***** The data
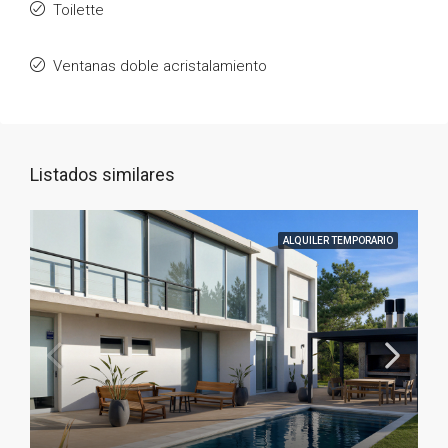
Toilette
Ventanas doble acristalamiento
Listados similares
ALQUILER TEMPORARIO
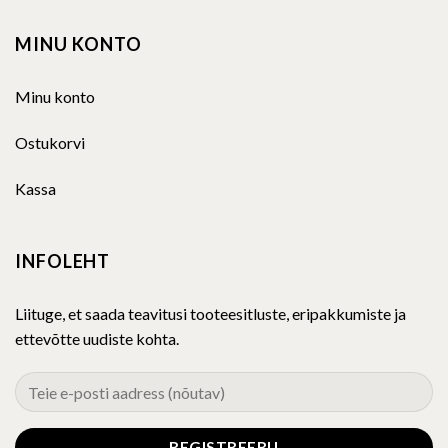
MINU KONTO
Minu konto
Ostukorvi
Kassa
INFOLEHT
Liituge, et saada teavitusi tooteesitluste, eripakkumiste ja
ettevõtte uudiste kohta.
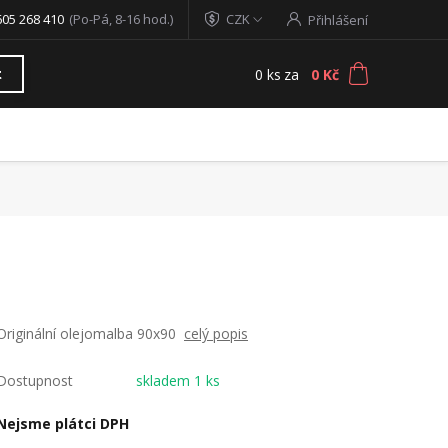
605 268 410
(Po-Pá, 8-16 hod.)
CZK
Přihlášení
0
ks
za
0 Kč
t
Originální olejomalba 90x90
celý popis
Dostupnost
skladem 1 ks
Nejsme plátci DPH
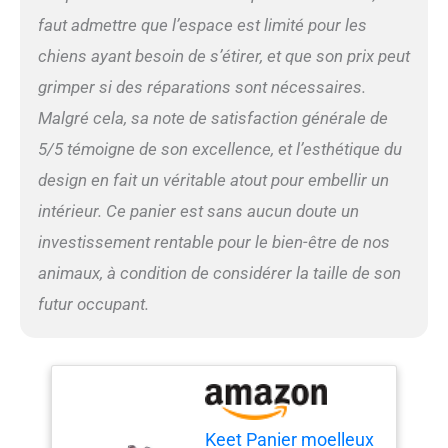
forme déchiquetée, le lit
faut admettre que l’espace est limité pour les
pour chien offre durabilité,
chiens ayant besoin de s’étirer, et que son prix peut
respirabilité et sensation de
confort. Il est parfait pour
grimper si des réparations sont nécessaires.
les longues siestes ou tout
Malgré cela, sa note de satisfaction générale de
simplement pour se
détendre avec style Style et
5/5 témoigne de son excellence, et l’esthétique du
résistance : nous avons
design en fait un véritable atout pour embellir un
combiné fonctionnalité et
esthétique avec un cadre et
intérieur. Ce panier est sans aucun doute un
des pieds en bois solides qui
investissement rentable pour le bien-être de nos
donnent au canapé pour
animal de compagnie un
animaux, à condition de considérer la taille de son
aspect naturel et élégant.
futur occupant.
Non seulement cela
garantit la durabilité, mais il
élève également votre
espace, ce qui fait de ce
canapé lit pour chiens un
ajustement parfait pour
n'importe quelle pièce de
Keet Panier moelleux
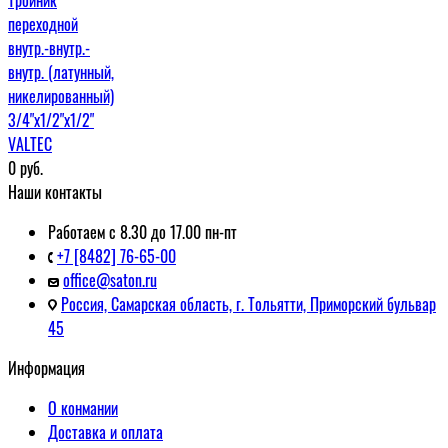
переходной
внутр.-внутр.-
внутр. (латунный,
никелированный)
3/4"x1/2"x1/2"
VALTEC
0
руб.
Наши контакты
Работаем с 8.30 до 17.00 пн-пт
+7 [8482] 76-65-00
office@saton.ru
Россия, Самарская область, г. Тольятти, Приморский бульвар
45
Информация
О конмании
Доставка и оплата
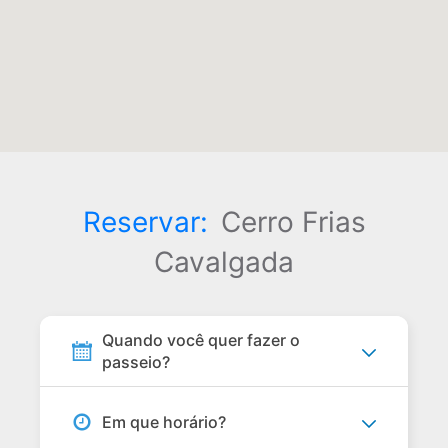
Reservar:
Cerro Frias
Cavalgada
Quando você quer fazer o
passeio?
Em que horário?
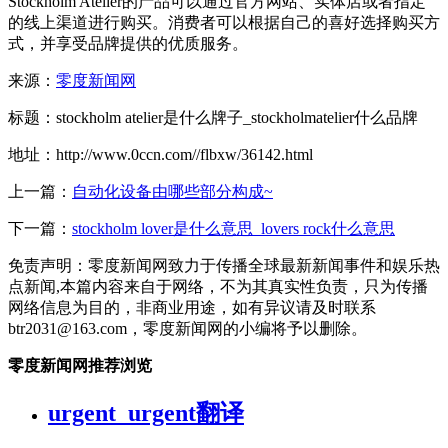
Stockholm Atelier的产品可以通过官方网站、实体店或者指定
的线上渠道进行购买。消费者可以根据自己的喜好选择购买方
式，并享受品牌提供的优质服务。
来源：
零度新闻网
标题：stockholm atelier是什么牌子_stockholmatelier什么品牌
地址：http://www.0ccn.com//flbxw/36142.html
上一篇：
自动化设备由哪些部分构成~
下一篇：
stockholm lover是什么意思_lovers rock什么意思
免责声明：零度新闻网致力于传播全球最新新闻事件和娱乐热
点新闻,本篇内容来自于网络，不为其真实性负责，只为传播
网络信息为目的，非商业用途，如有异议请及时联系
btr2031@163.com，零度新闻网的小编将予以删除。
零度新闻网推荐浏览
urgent_urgent翻译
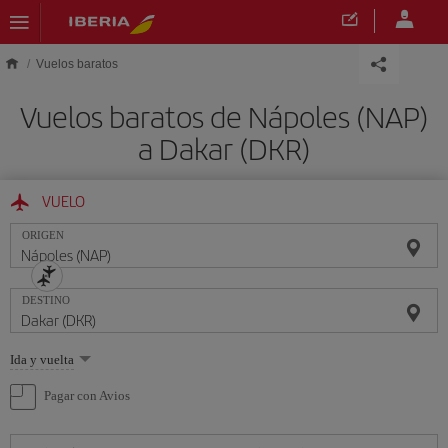
Saltar al contenido principal
Vuelos baratos
Vuelos baratos de Nápoles (NAP)
a Dakar (DKR)
VUELO
ORIGEN
DESTINO
Seleccione
Ida y vuelta
una
opción
Pagar con Avios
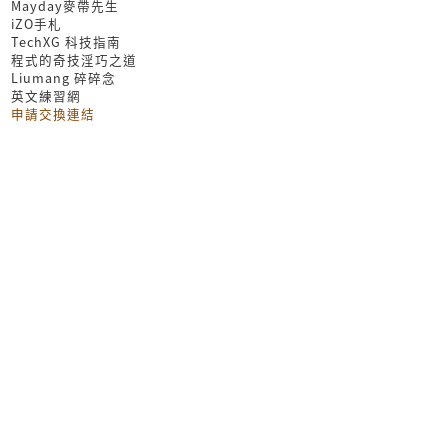
Mayday麥帶先生
iZO手札
TechXG 科技指南
程式的奇技淫巧之道
Liumang 碎碎念
英文練習網
申請交換連結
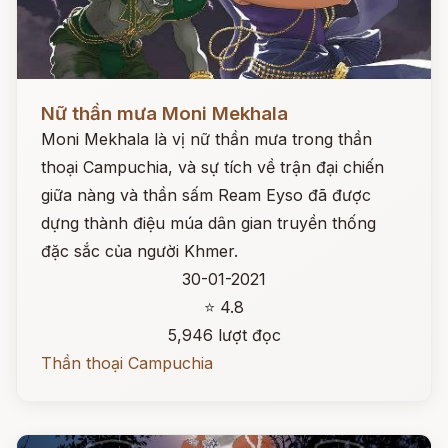
Đọc ngay
Nữ thần mưa Moni Mekhala
Moni Mekhala là vị nữ thần mưa trong thần
thoại Campuchia, và sự tích về trận đại chiến
giữa nàng và thần sấm Ream Eyso đã được
dựng thành điệu múa dân gian truyền thống
đặc sắc của người Khmer.
30-01-2021
⭐ 4.8
5,946 lượt đọc
Thần thoại Campuchia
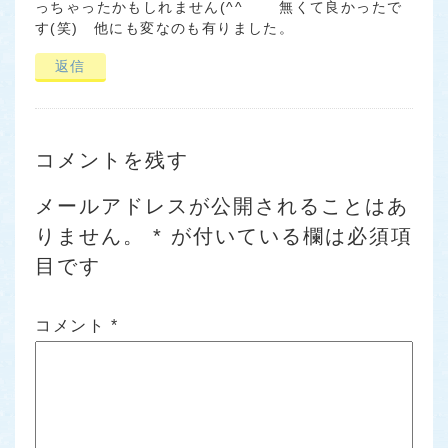
っちゃったかもしれません(^^ゞ 無くて良かったで
す(笑) 他にも変なのも有りました。
返信
コメントを残す
メールアドレスが公開されることはあ
りません。
*
が付いている欄は必須項
目です
コメント
*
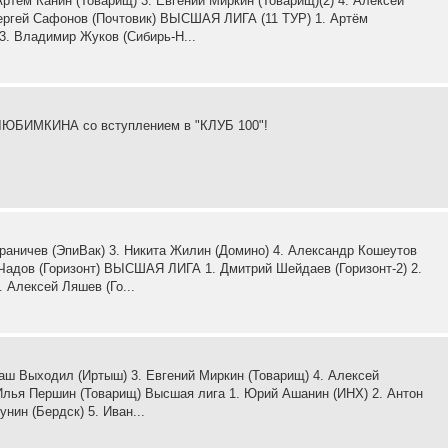
ртём Канин (Товарищ) 3. Евгений Миркин (Товарищ)(2) 4. Алексей
Сергей Сафонов (Почтовик) ВЫСШАЯ ЛИГА (11 ТУР) 1. Артём
3. Владимир Жуков (Сибирь-Н...
ЛЮБИМКИНА со вступлением в "КЛУБ 100"!
аничев (ЭпиВак) 3. Никита Жилин (Домино) 4. Александр Кошеутов
Чадов (Горизонт) ВЫСШАЯ ЛИГА 1. Дмитрий Шейдаев (Горизонт-2) 2.
 Алексей Ляшев (Го...
маш Выходил (Иртыш) 3. Евгений Миркин (Товарищ) 4. Алексей
 Илья Першин (Товарищ) Высшая лига 1. Юрий Ашанин (ИНХ) 2. Антон
нин (Бердск) 5. Иван...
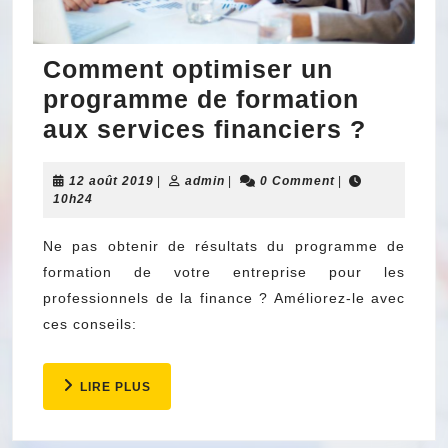
Comment optimiser un
programme de formation
Comm
aux services financiers ?
optimi
12
admin
12 août 2019
|
admin
|
0 Comment
|
un
août
10h24
progr
2019
de
Ne pas obtenir de résultats du programme de
formation de votre entreprise pour les
format
professionnels de la finance ? Améliorez-le avec
aux
ces conseils:
servic
financ
LIRE
LIRE PLUS
?
PLUS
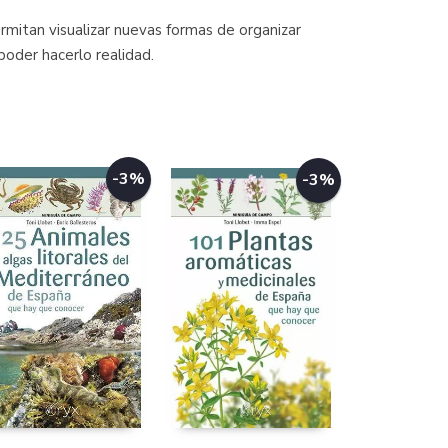
rmitan visualizar nuevas formas de organizar
poder hacerlo realidad.
-3%
-3%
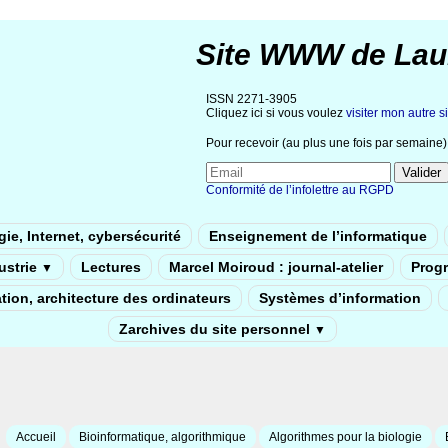
Site WWW de Lau
ISSN 2271-3905
Cliquez ici si vous voulez
visiter mon autre si
Pour recevoir (au plus une fois par semaine) 
Conformité de l’infolettre au RGPD
ie, Internet, cybersécurité
Enseignement de l’informatique
dustrie
Lectures
Marcel Moiroud : journal-atelier
Prog
▼
tion, architecture des ordinateurs
Systèmes d’information
Zarchives du site personnel
▼
Accueil
Bioinformatique, algorithmique
Algorithmes pour la biologie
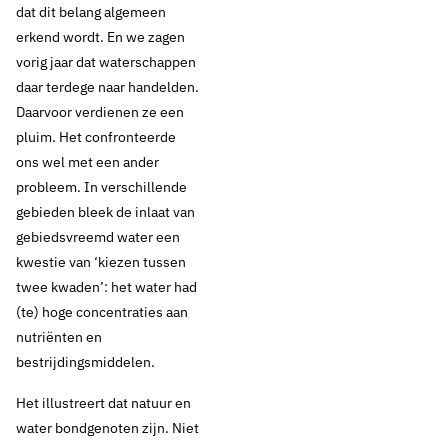
dat dit belang algemeen
erkend wordt. En we zagen
vorig jaar dat waterschappen
daar terdege naar handelden.
Daarvoor verdienen ze een
pluim. Het confronteerde
ons wel met een ander
probleem. In verschillende
gebieden bleek de inlaat van
gebiedsvreemd water een
kwestie van ‘kiezen tussen
twee kwaden’: het water had
(te) hoge concentraties aan
nutriënten en
bestrijdingsmiddelen.
Het illustreert dat natuur en
water bondgenoten zijn. Niet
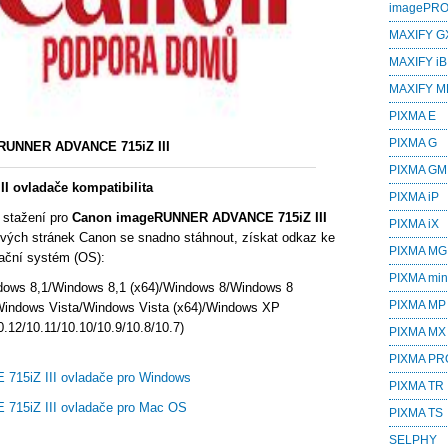
imagePR
MAXIFY G
MAXIFY iB
MAXIFY M
PIXMA E
PIXMA G
RUNNER ADVANCE 715iZ III
PIXMA GM
 ovladače kompatibilita
PIXMA iP
 stažení pro
Canon imageRUNNER ADVANCE 715iZ III
PIXMA iX
vých stránek Canon se snadno stáhnout, získat odkaz ke
PIXMA MG
rační systém (OS):
PIXMA min
dows 8,1/Windows 8,1 (x64)/Windows 8/Windows 8
PIXMA MP
Windows Vista/Windows Vista (x64)/Windows XP
.12/10.11/10.10/10.9/10.8/10.7)
PIXMA MX
PIXMA PR
15iZ III ovladače pro Windows
PIXMA TR
15iZ III ovladače pro Mac OS
PIXMA TS
SELPHY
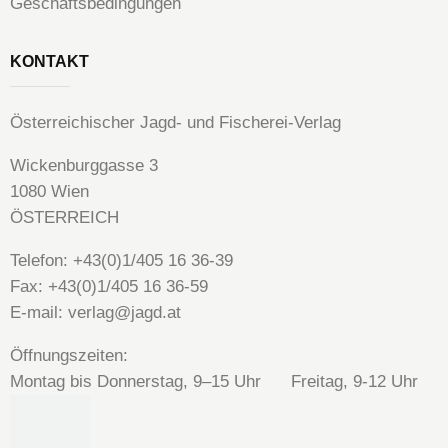
Geschäftsbedingungen
KONTAKT
Österreichischer Jagd- und Fischerei-Verlag
Wickenburggasse 3
1080 Wien
ÖSTERREICH
Telefon: +43(0)1/405 16 36-39
Fax: +43(0)1/405 16 36-59
E-mail: verlag@jagd.at
Öffnungszeiten:
Montag bis Donnerstag, 9–15 Uhr Freitag, 9-12 Uhr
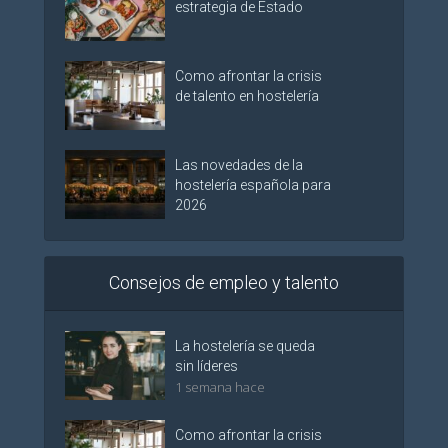
estrategia de Estado
Como afrontar la crisis
de talento en hostelería
Las novedades de la
hostelería española para
2026
Consejos de empleo y talento
La hostelería se queda
sin líderes
1 semana hace
Como afrontar la crisis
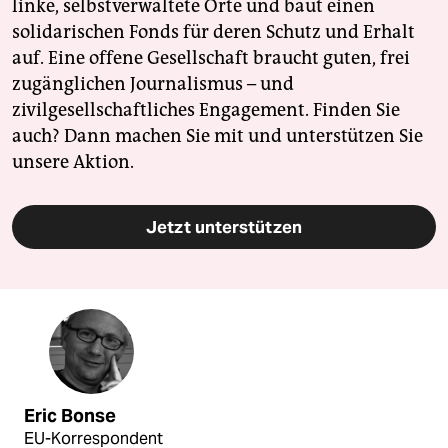
linke, selbstverwaltete Orte und baut einen
solidarischen Fonds für deren Schutz und Erhalt
auf. Eine offene Gesellschaft braucht guten, frei
zugänglichen Journalismus – und
zivilgesellschaftliches Engagement. Finden Sie
auch? Dann machen Sie mit und unterstützen Sie
unsere Aktion.
Jetzt unterstützen
Eric Bonse
EU-Korrespondent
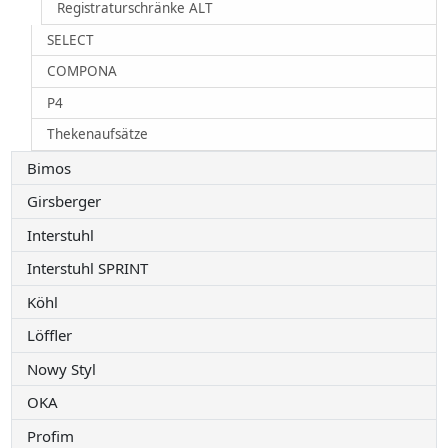
Registraturschränke ALT
SELECT
COMPONA
P4
Thekenaufsätze
Bimos
Girsberger
Interstuhl
Interstuhl SPRINT
Köhl
Löffler
Nowy Styl
OKA
Profim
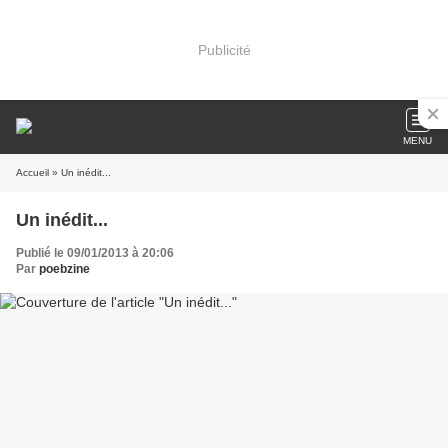
Publicité
MENU
Accueil
» Un inédit...
Un inédit...
Publié le 09/01/2013 à 20:06
Par
poebzine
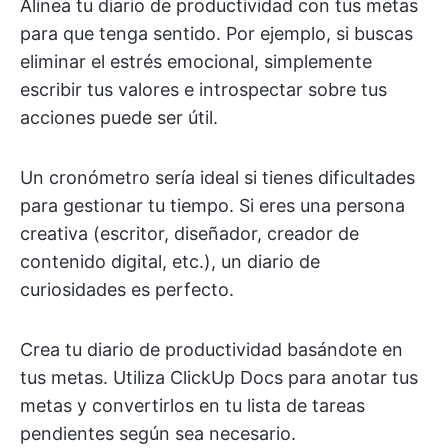
Alinea tu diario de productividad con tus metas
para que tenga sentido. Por ejemplo, si buscas
eliminar el estrés emocional, simplemente
escribir tus valores e introspectar sobre tus
acciones puede ser útil.
Un cronómetro sería ideal si tienes dificultades
para gestionar tu tiempo. Si eres una persona
creativa (escritor, diseñador, creador de
contenido digital, etc.), un diario de
curiosidades es perfecto.
Crea tu diario de productividad basándote en
tus metas. Utiliza ClickUp Docs para anotar tus
metas y convertirlos en tu lista de tareas
pendientes según sea necesario.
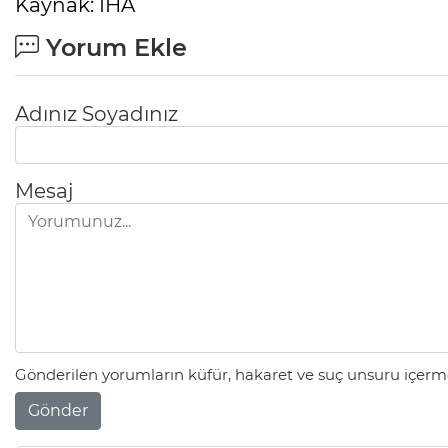
Kaynak: İHA
Yorum Ekle
Adınız Soyadınız
Mesaj
Gönderilen yorumların küfür, hakaret ve suç unsuru içerme
Gönder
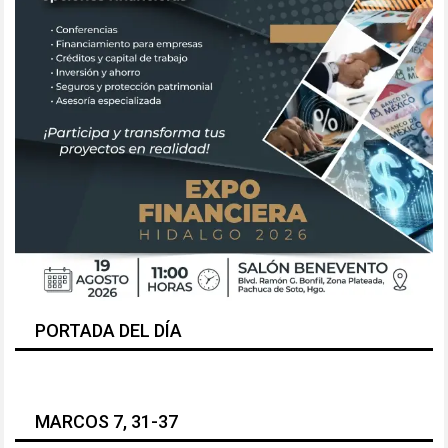
PORTADA DEL DÍA
MARCOS 7, 31-37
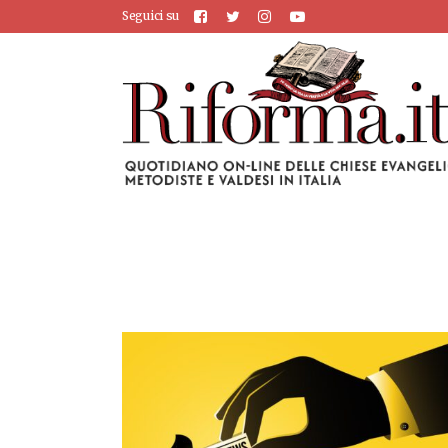
Seguici su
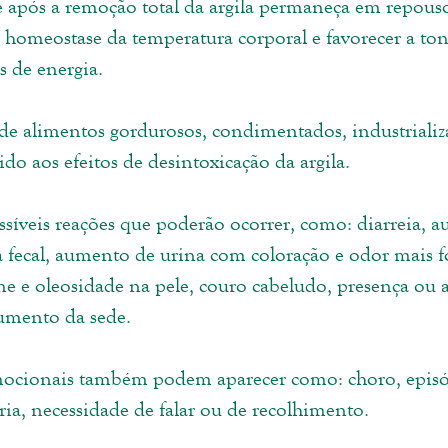
e após a remoção total da argila permaneça em repou
 homeostase da temperatura corporal e favorecer a toni
s de energia. 
o de alimentos gordurosos, condimentados, industrializ
vido aos efeitos de desintoxicação da argila.
ssíveis reações que poderão ocorrer, como: diarreia, 
 fecal, aumento de urina com coloração e odor mais fo
e e oleosidade na pele, couro cabeludo, presença ou
aumento da sede. 
mocionais também podem aparecer como: choro, episó
oria, necessidade de falar ou de recolhimento.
**********
What needs to be done: Everything from the opening line of the data through the line with "Em que horário?" should be repeated exactly; leave the pictures out.

Task answer:
Toilette
Ventanas doble acristalamiento
Listados similares
ALQUILER TEMPORARIO
MINU KONTO
Minu konto
Ostukorvi
Kassa
INFOLEHT
Liituge, et saada teavitusi tooteesitluste, eripakkumiste ja
ettevõtte uudiste kohta.
605 268 410
(Po-Pá, 8-16 hod.)
CZK
Přihlášení
0
ks
za
0 Kč
t
Originální olejomalba 90x90
celý popis
Dostupnost
skladem 1 ks
Nejsme plátci DPH
forme déchiquetée, le lit
faut admettre que l’espace est limité pour les
pour chien offre durabilité,
chiens ayant besoin de s’étirer, et que son prix peut
respirabilité et sensation de
confort. Il est parfait pour
grimper si des réparations sont nécessaires.
les longues siestes ou tout
Malgré cela, sa note de satisfaction générale de
simplement pour se
détendre avec style Style et
5/5 témoigne de son excellence, et l’esthétique du
résistance : nous avons
design en fait un véritable atout pour embellir un
combiné fonctionnalité et
esthétique avec un cadre et
intérieur. Ce panier est sans aucun doute un
des pieds en bois solides qui
investissement rentable pour le bien-être de nos
donnent au canapé pour
animal de compagnie un
animaux, à condition de considérer la taille de son
aspect naturel et élégant.
futur occupant.
Non seulement cela
garantit la durabilité, mais il
élève également votre
espace, ce qui fait de ce
canapé lit pour chiens un
ajustement parfait pour
n'importe quelle pièce de
Keet Panier moelleux
переходной
внутр.-внутр.-
внутр. (латунный,
никелированный)
3/4"x1/2"x1/2"
VALTEC
0
руб.
Наши контакты
Работаем с 8.30 до 17.00 пн-пт
+7 [8482] 76-65-00
office@saton.ru
Россия, Самарская область, г. Тольятти, Приморский бульвар
45
Информация
О конмании
Доставка и оплата
Reservar:
Cerro Frias
Cavalgada
Quando você quer fazer o
passeio?
Em que horário?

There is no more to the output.